[Task prompt]
Your copy should contain exactly the lines from the start of the listing through the line that holds "left hip: (90, 143)", and no pictures.

[Data records]

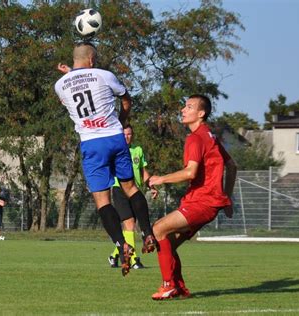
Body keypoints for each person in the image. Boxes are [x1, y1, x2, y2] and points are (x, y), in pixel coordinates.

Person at [54, 42, 156, 276]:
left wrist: (70, 74)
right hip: (114, 137)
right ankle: (147, 231)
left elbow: (75, 90)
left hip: (90, 143)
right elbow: (126, 100)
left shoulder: (60, 85)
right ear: (91, 59)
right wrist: (121, 120)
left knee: (102, 201)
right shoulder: (105, 75)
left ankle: (122, 246)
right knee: (130, 187)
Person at [148, 94, 237, 300]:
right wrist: (227, 197)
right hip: (207, 202)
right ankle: (179, 289)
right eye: (184, 106)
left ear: (201, 113)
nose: (183, 110)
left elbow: (190, 172)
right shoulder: (210, 136)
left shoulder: (195, 138)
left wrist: (161, 179)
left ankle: (168, 286)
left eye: (189, 107)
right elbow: (232, 166)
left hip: (202, 202)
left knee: (158, 229)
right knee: (168, 242)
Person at [108, 124, 158, 270]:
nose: (127, 137)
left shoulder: (138, 150)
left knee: (132, 226)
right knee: (129, 224)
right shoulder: (115, 151)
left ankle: (114, 255)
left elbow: (143, 171)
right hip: (119, 189)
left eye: (129, 134)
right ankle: (134, 259)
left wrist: (151, 185)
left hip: (134, 191)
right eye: (124, 134)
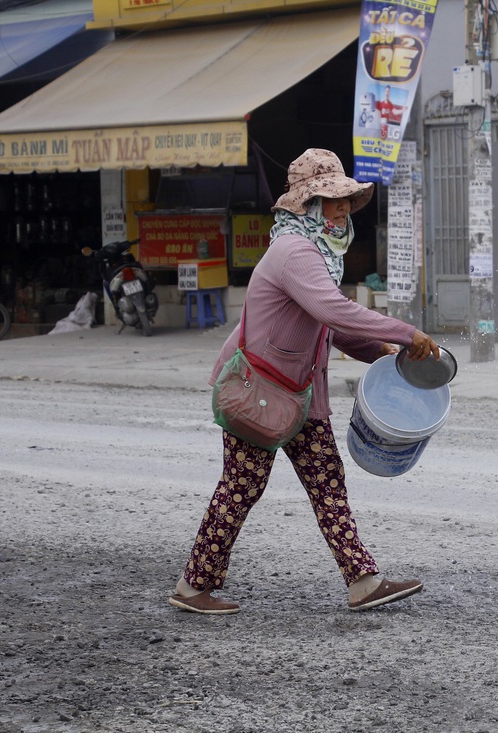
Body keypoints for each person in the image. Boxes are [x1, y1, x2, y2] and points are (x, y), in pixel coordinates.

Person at [169, 148, 440, 615]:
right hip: (261, 394)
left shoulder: (317, 253)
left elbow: (328, 329)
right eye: (331, 200)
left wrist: (379, 352)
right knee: (241, 488)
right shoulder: (294, 251)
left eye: (346, 200)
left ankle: (363, 582)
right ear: (307, 205)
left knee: (326, 482)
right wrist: (404, 331)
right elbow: (334, 311)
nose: (343, 209)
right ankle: (193, 588)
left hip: (298, 394)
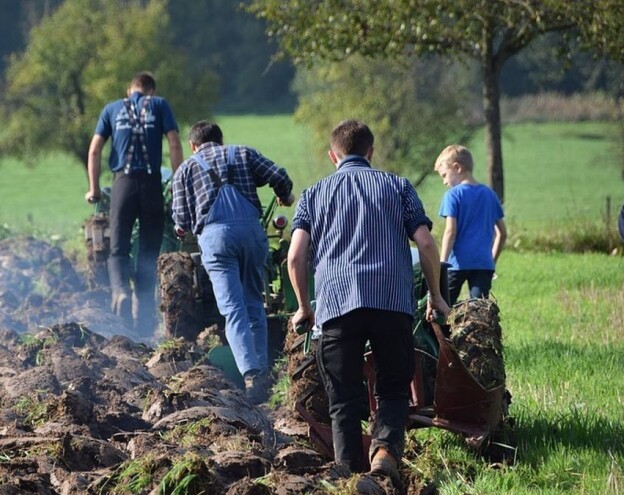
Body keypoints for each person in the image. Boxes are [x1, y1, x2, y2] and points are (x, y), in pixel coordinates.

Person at [287, 120, 450, 481]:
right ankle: (383, 455)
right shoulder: (398, 186)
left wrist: (303, 307)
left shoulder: (313, 195)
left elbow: (296, 256)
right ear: (371, 152)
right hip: (391, 303)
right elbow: (425, 243)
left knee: (342, 397)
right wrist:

[Result of the exercise]
Body keypoints for each person in the image. Boxes are [x1, y1, x2, y2] and points are (x, y), in pixel coordinates.

Person at [54, 42, 156, 276]:
left wrist: (70, 74)
right hip: (114, 137)
right ankle: (147, 231)
left elbow: (75, 90)
left hip: (90, 143)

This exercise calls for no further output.